Membrane-tethered cadherin substrates reveal actin architecture at adherens junctions

Adherens junctions (AJs) are E-cadherin-based adhesions at cell-cell contacts that connect the actin cytoskeleton of epithelial cells. Formation and maturation of these junctions is important in development, e.g. for the generation of epithelial tissues, and loss of adherens junctions is linked to metastasis in cancer. It is well established that AJ formation is a mechano-sensitive process involving cis and trans clustering of E-cadherin and the mechanotransducive activation of -catenin that connects E-cadherin with the actin cytoskeleton. However, how mobility of E-cadherin in the cell membrane and their local density influences actin polymerisation is less well understood due to limitations in controlling physical properties of cell membranes and performing high-resolution microscopy in model organisms or cell-monolayers. Here we have created a biomimetic system enabling super-resolution microscopy of AJs by placing MCF7 cells, labelled with fluorescent actin, E-cadherin and -catenin, on fluid supported lipid bilayers (SLB) containing the extracellular domain of E-cadherin.
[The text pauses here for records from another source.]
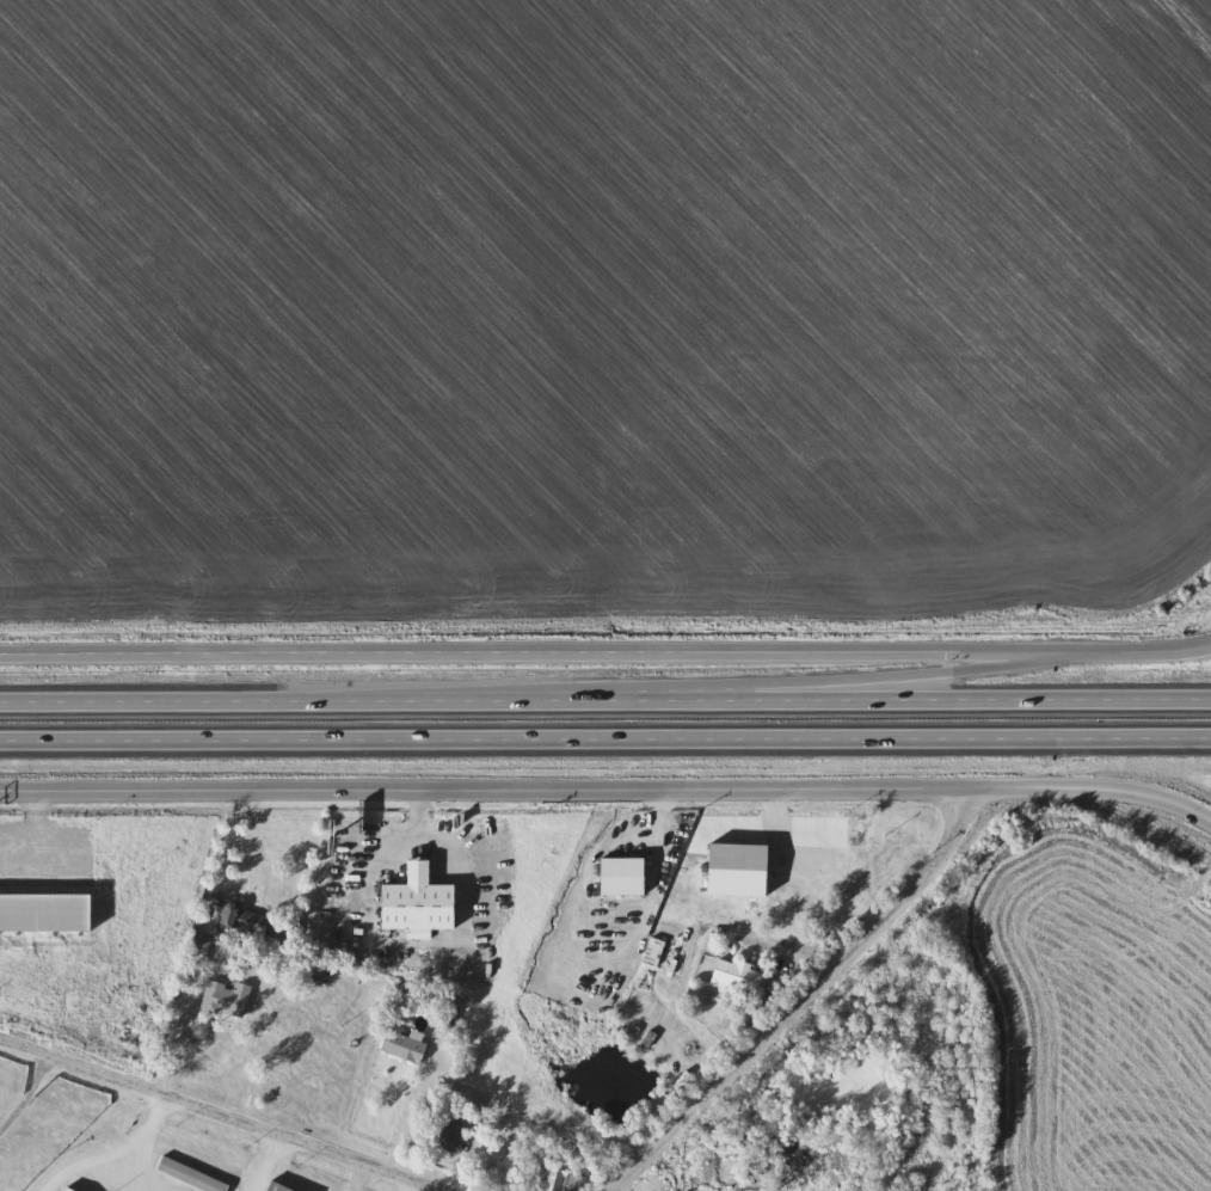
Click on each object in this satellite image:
road: (1143, 650)
road: (538, 654)
road: (872, 673)
road: (605, 697)
road: (605, 736)
road: (608, 788)
road: (228, 834)
building: (624, 876)
building: (421, 902)
building: (42, 908)
road: (392, 940)
building: (652, 951)
building: (314, 970)
building: (737, 975)
road: (796, 995)
building: (227, 998)
building: (446, 1019)
building: (405, 1045)
road: (164, 1067)
road: (28, 1094)
road: (222, 1111)
road: (411, 1113)
building: (447, 1132)
road: (271, 1163)
road: (127, 1175)
building: (191, 1176)
road: (363, 1177)
building: (563, 1180)
building: (67, 1189)
building: (287, 1189)

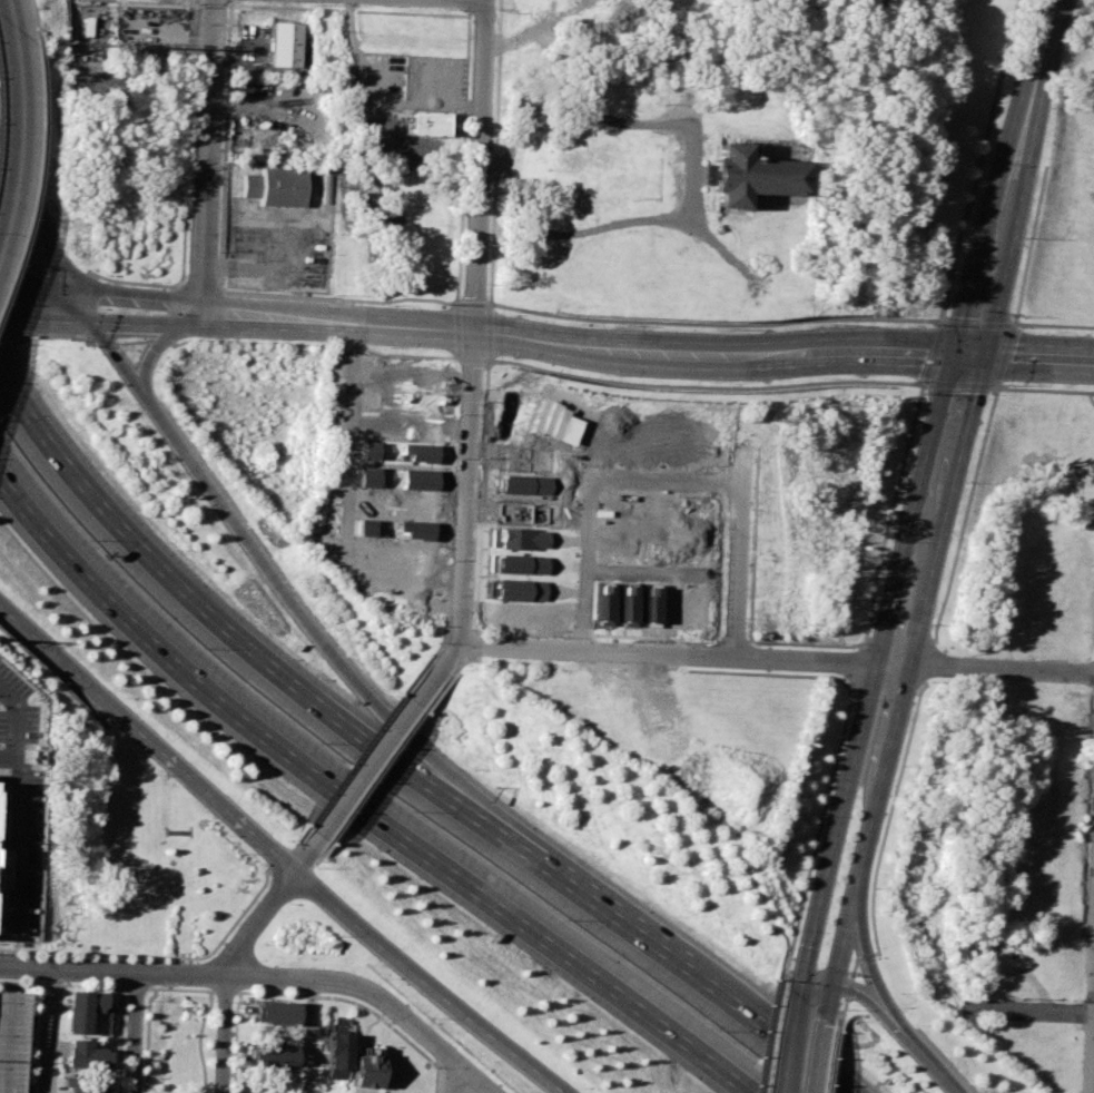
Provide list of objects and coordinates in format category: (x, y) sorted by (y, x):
road: (468, 0)
road: (485, 0)
street lamp: (1027, 12)
road: (11, 13)
road: (34, 22)
building: (282, 45)
road: (1039, 70)
street lamp: (1049, 106)
building: (426, 122)
road: (19, 140)
road: (210, 151)
street lamp: (987, 162)
road: (479, 165)
building: (747, 171)
road: (36, 179)
building: (274, 185)
road: (690, 185)
road: (38, 210)
street lamp: (1023, 237)
street lamp: (72, 239)
road: (980, 239)
road: (713, 244)
road: (1010, 244)
street lamp: (151, 281)
road: (7, 286)
road: (45, 289)
road: (141, 298)
street lamp: (387, 304)
road: (85, 308)
street lamp: (511, 313)
road: (206, 314)
street lamp: (1010, 314)
road: (340, 317)
road: (16, 319)
road: (63, 322)
street lamp: (932, 323)
road: (141, 325)
street lamp: (610, 325)
road: (196, 326)
street lamp: (813, 326)
street lamp: (1019, 327)
road: (339, 328)
street lamp: (715, 329)
street lamp: (1086, 331)
street lamp: (79, 340)
street lamp: (217, 342)
street lamp: (383, 347)
road: (970, 348)
traffic signals: (986, 348)
traffic signals: (954, 349)
road: (1040, 350)
road: (153, 351)
street lamp: (505, 356)
road: (120, 358)
road: (713, 359)
street lamp: (609, 373)
street lamp: (820, 377)
street lamp: (914, 380)
street lamp: (713, 381)
street lamp: (1002, 383)
street lamp: (1082, 385)
street lamp: (924, 392)
street lamp: (481, 401)
road: (335, 439)
building: (369, 449)
building: (419, 452)
road: (467, 496)
road: (593, 503)
building: (517, 541)
road: (739, 554)
building: (519, 590)
road: (294, 596)
road: (197, 597)
building: (603, 604)
building: (626, 604)
road: (777, 662)
road: (911, 666)
road: (875, 671)
road: (380, 753)
road: (7, 758)
road: (362, 799)
road: (18, 805)
road: (276, 852)
building: (2, 868)
road: (263, 910)
road: (659, 934)
road: (166, 957)
road: (870, 959)
road: (237, 979)
traffic signals: (804, 982)
road: (819, 983)
traffic signals: (834, 985)
road: (113, 987)
road: (179, 989)
road: (319, 997)
road: (831, 1001)
road: (877, 1005)
building: (80, 1007)
road: (1029, 1013)
building: (275, 1015)
road: (47, 1032)
road: (135, 1034)
road: (221, 1035)
park: (178, 1038)
road: (308, 1038)
road: (147, 1039)
building: (11, 1040)
parking garage: (11, 1040)
road: (199, 1041)
road: (792, 1043)
building: (87, 1054)
road: (821, 1054)
building: (270, 1055)
building: (332, 1055)
road: (935, 1066)
building: (363, 1070)
road: (444, 1075)
road: (470, 1075)
building: (84, 1085)

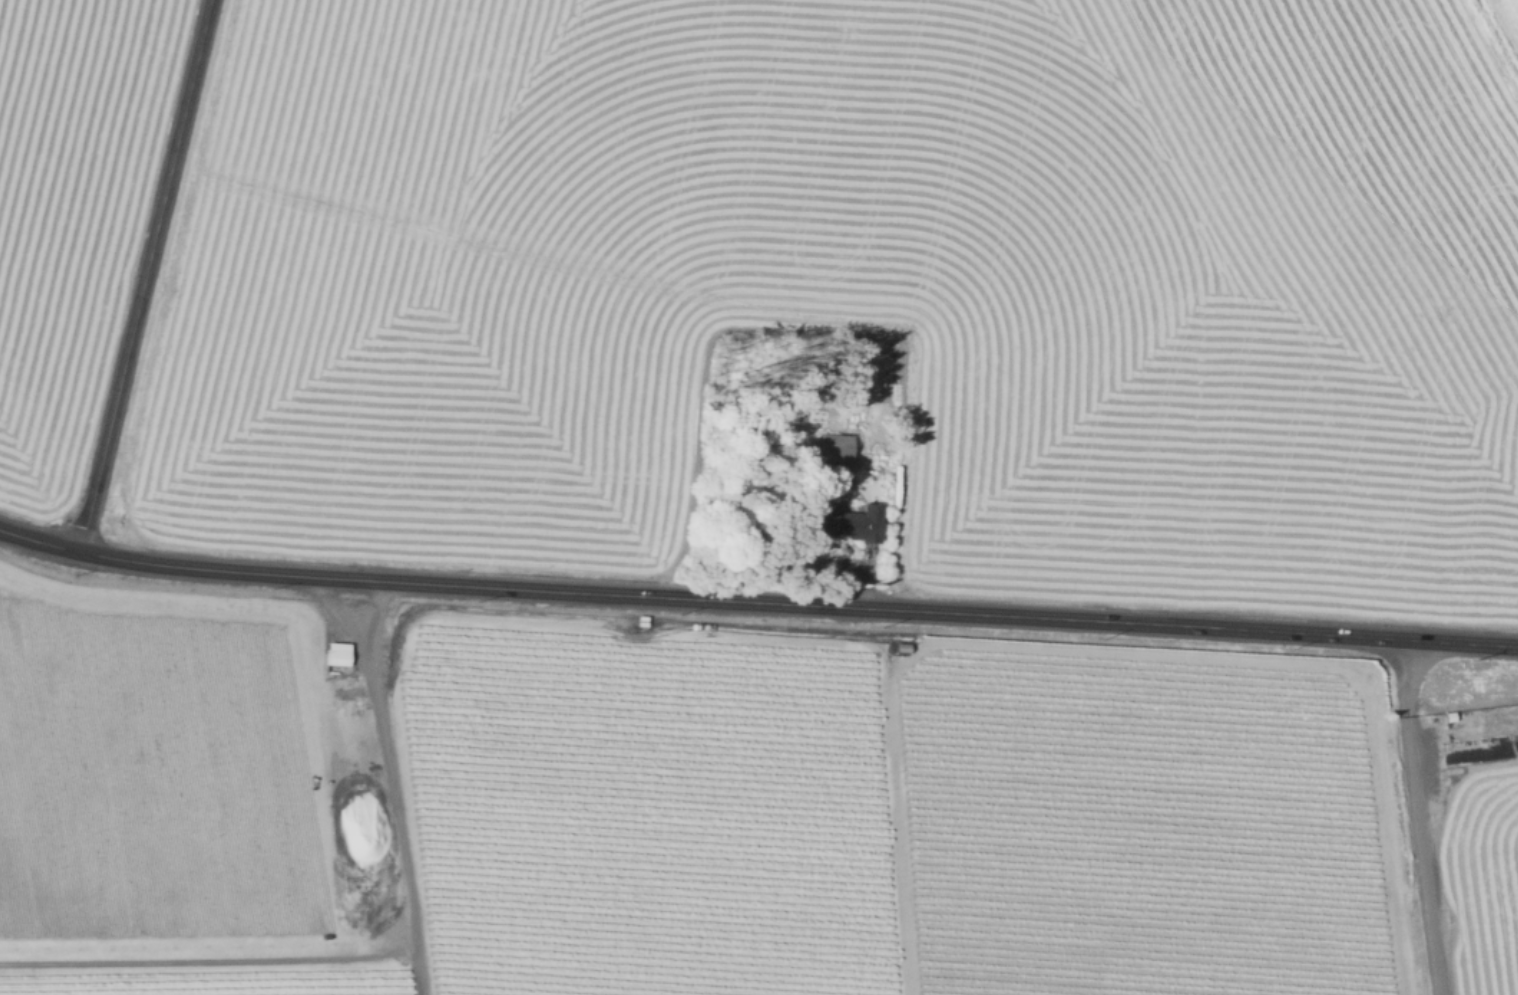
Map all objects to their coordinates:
crop: (1512, 10)
crop: (70, 215)
road: (142, 274)
crop: (855, 283)
building: (838, 446)
building: (853, 521)
road: (757, 599)
building: (644, 620)
building: (902, 646)
building: (340, 652)
building: (1448, 715)
building: (1474, 747)
road: (394, 787)
crop: (725, 807)
road: (1421, 816)
road: (210, 958)

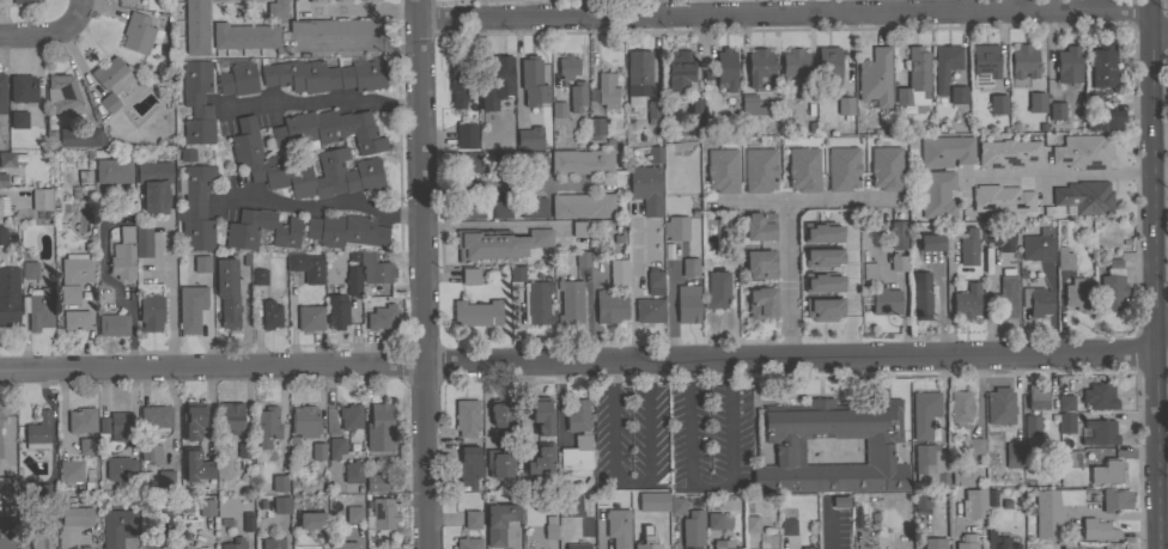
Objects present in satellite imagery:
building: (241, 0)
building: (339, 0)
building: (367, 0)
building: (3, 1)
building: (21, 1)
building: (315, 1)
road: (808, 5)
building: (276, 9)
road: (783, 12)
building: (196, 27)
building: (336, 27)
building: (139, 33)
road: (1158, 33)
road: (49, 35)
building: (246, 37)
road: (361, 45)
building: (947, 56)
building: (1023, 61)
building: (794, 62)
building: (984, 64)
building: (1068, 64)
building: (567, 66)
building: (759, 66)
building: (828, 66)
building: (1102, 66)
building: (725, 69)
building: (680, 70)
building: (638, 73)
building: (323, 75)
building: (875, 77)
building: (238, 79)
building: (915, 79)
building: (112, 80)
building: (532, 81)
building: (497, 82)
building: (23, 88)
building: (608, 88)
building: (458, 90)
building: (2, 93)
building: (957, 93)
building: (63, 95)
building: (577, 95)
building: (1092, 99)
building: (196, 101)
road: (324, 101)
building: (900, 101)
building: (1036, 102)
building: (998, 104)
building: (752, 105)
building: (844, 105)
building: (558, 109)
building: (1056, 110)
building: (683, 111)
building: (653, 112)
building: (695, 113)
building: (18, 119)
building: (1105, 120)
building: (595, 125)
building: (334, 129)
building: (465, 135)
building: (530, 136)
building: (81, 137)
building: (946, 150)
building: (1083, 152)
building: (1007, 153)
building: (186, 154)
building: (655, 154)
building: (500, 158)
building: (7, 159)
building: (533, 159)
building: (581, 161)
building: (469, 162)
building: (886, 167)
building: (306, 168)
building: (803, 168)
building: (843, 168)
building: (759, 169)
building: (722, 170)
building: (113, 171)
road: (1058, 174)
road: (1159, 178)
building: (2, 179)
building: (154, 184)
building: (82, 185)
road: (514, 185)
building: (646, 188)
building: (936, 194)
building: (1084, 197)
road: (810, 198)
building: (1001, 198)
building: (42, 201)
building: (3, 205)
building: (582, 205)
building: (195, 207)
road: (323, 207)
building: (532, 207)
building: (469, 208)
building: (501, 209)
building: (760, 226)
building: (579, 228)
building: (676, 228)
building: (282, 229)
building: (1059, 230)
building: (345, 231)
building: (897, 234)
building: (1001, 235)
building: (2, 236)
building: (728, 236)
building: (143, 240)
building: (930, 242)
building: (498, 243)
building: (1037, 245)
building: (968, 247)
building: (817, 249)
building: (123, 254)
building: (582, 258)
building: (1064, 259)
building: (898, 262)
building: (201, 263)
building: (760, 264)
building: (1113, 264)
building: (689, 266)
building: (306, 267)
building: (372, 267)
building: (29, 270)
building: (868, 270)
building: (618, 272)
building: (517, 273)
road: (422, 274)
road: (1152, 274)
building: (74, 275)
building: (259, 276)
building: (469, 276)
road: (786, 276)
building: (352, 280)
road: (631, 280)
building: (654, 281)
building: (816, 285)
building: (274, 287)
road: (850, 289)
building: (717, 290)
building: (1111, 291)
building: (227, 292)
building: (921, 294)
building: (1078, 295)
building: (8, 296)
road: (170, 296)
building: (1007, 297)
building: (885, 300)
building: (1036, 300)
building: (569, 301)
building: (967, 301)
building: (536, 302)
building: (761, 302)
building: (687, 303)
building: (39, 306)
building: (608, 307)
building: (190, 308)
building: (337, 310)
building: (648, 310)
building: (816, 311)
building: (150, 313)
building: (477, 313)
building: (270, 314)
road: (668, 314)
building: (381, 317)
building: (309, 318)
building: (75, 319)
building: (112, 325)
road: (1160, 325)
road: (576, 357)
building: (1099, 396)
building: (1036, 397)
road: (560, 398)
building: (1065, 402)
road: (207, 404)
building: (999, 406)
building: (960, 407)
road: (175, 408)
building: (925, 414)
building: (156, 416)
building: (231, 416)
building: (350, 416)
building: (542, 416)
building: (466, 417)
building: (192, 419)
building: (81, 420)
building: (304, 421)
building: (1029, 422)
building: (1065, 422)
building: (115, 425)
building: (267, 425)
building: (379, 427)
building: (38, 432)
building: (1101, 432)
building: (577, 437)
building: (501, 439)
building: (783, 439)
building: (974, 445)
building: (87, 446)
building: (335, 447)
building: (0, 450)
building: (244, 450)
building: (318, 451)
building: (151, 453)
building: (1012, 455)
building: (1073, 458)
building: (540, 460)
building: (931, 464)
building: (196, 465)
building: (468, 467)
building: (120, 468)
building: (70, 470)
building: (353, 471)
building: (1107, 472)
road: (1162, 472)
building: (962, 477)
building: (165, 478)
building: (376, 482)
building: (279, 483)
building: (7, 484)
road: (710, 485)
road: (628, 486)
building: (26, 487)
building: (921, 499)
building: (1114, 499)
building: (840, 501)
building: (974, 502)
building: (280, 504)
building: (569, 504)
building: (653, 504)
building: (677, 505)
building: (206, 507)
building: (164, 510)
building: (1052, 510)
building: (354, 514)
building: (381, 514)
building: (76, 516)
building: (169, 519)
building: (472, 519)
building: (312, 520)
building: (247, 521)
building: (717, 521)
road: (952, 522)
building: (498, 523)
building: (751, 523)
building: (672, 524)
building: (788, 526)
building: (118, 527)
building: (618, 527)
building: (693, 528)
road: (598, 529)
building: (1097, 530)
building: (550, 531)
building: (6, 532)
building: (39, 532)
road: (830, 534)
building: (647, 540)
building: (967, 541)
building: (171, 543)
building: (234, 543)
building: (272, 543)
building: (468, 543)
building: (934, 543)
building: (723, 544)
building: (1002, 544)
road: (288, 545)
building: (343, 545)
building: (577, 546)
building: (1069, 546)
building: (84, 547)
building: (807, 547)
building: (202, 548)

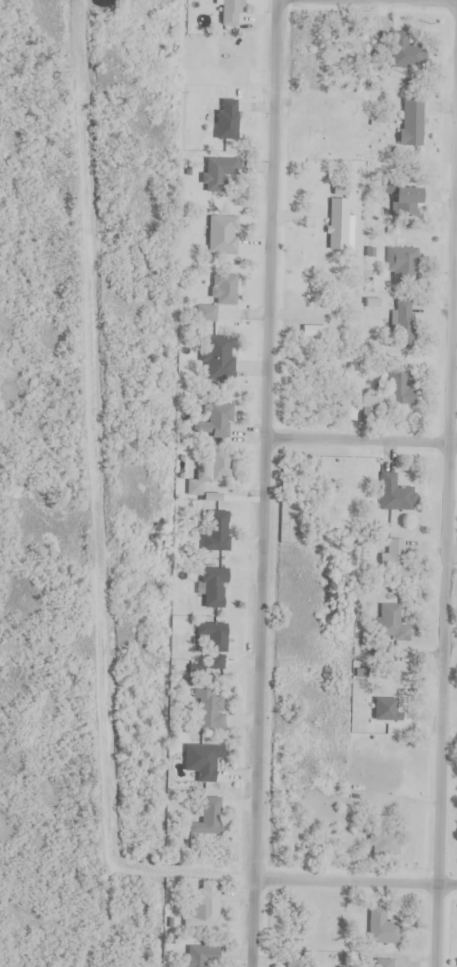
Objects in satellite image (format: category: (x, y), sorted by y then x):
road: (366, 2)
building: (407, 49)
building: (227, 118)
building: (412, 123)
building: (221, 174)
building: (407, 201)
building: (341, 225)
building: (223, 235)
building: (402, 263)
building: (225, 289)
building: (402, 320)
building: (220, 359)
building: (388, 397)
building: (348, 411)
building: (215, 422)
road: (359, 444)
building: (220, 467)
road: (261, 483)
building: (396, 494)
building: (216, 531)
road: (442, 554)
building: (397, 560)
building: (213, 588)
building: (390, 622)
building: (214, 637)
building: (390, 697)
building: (209, 710)
building: (208, 764)
building: (208, 818)
building: (385, 840)
road: (354, 882)
building: (205, 908)
building: (385, 927)
building: (201, 956)
building: (297, 961)
building: (383, 963)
We found that MCF7 cells were able to attach and spread on these substrates, recruiting E-cadherin and -catenin to form AJs that can mature and are mobile. Interestingly, we found that depending on E-cadherin mobility within the SLB, distinct types of actin architecture emerge. Low mobility substrates support formin-based linear actin polymerisation while high mobility substrates support Arp2/3-based branched actin network polymerisation. These polymerising actin structures are spatially confined to regions of low E-cadherin density suggesting they may play a role in AJ repair. Following how these actin structures at the cell-SLB interface evolve over time indicates regions of both linear and branched actin being present at mature cell-cell contacts.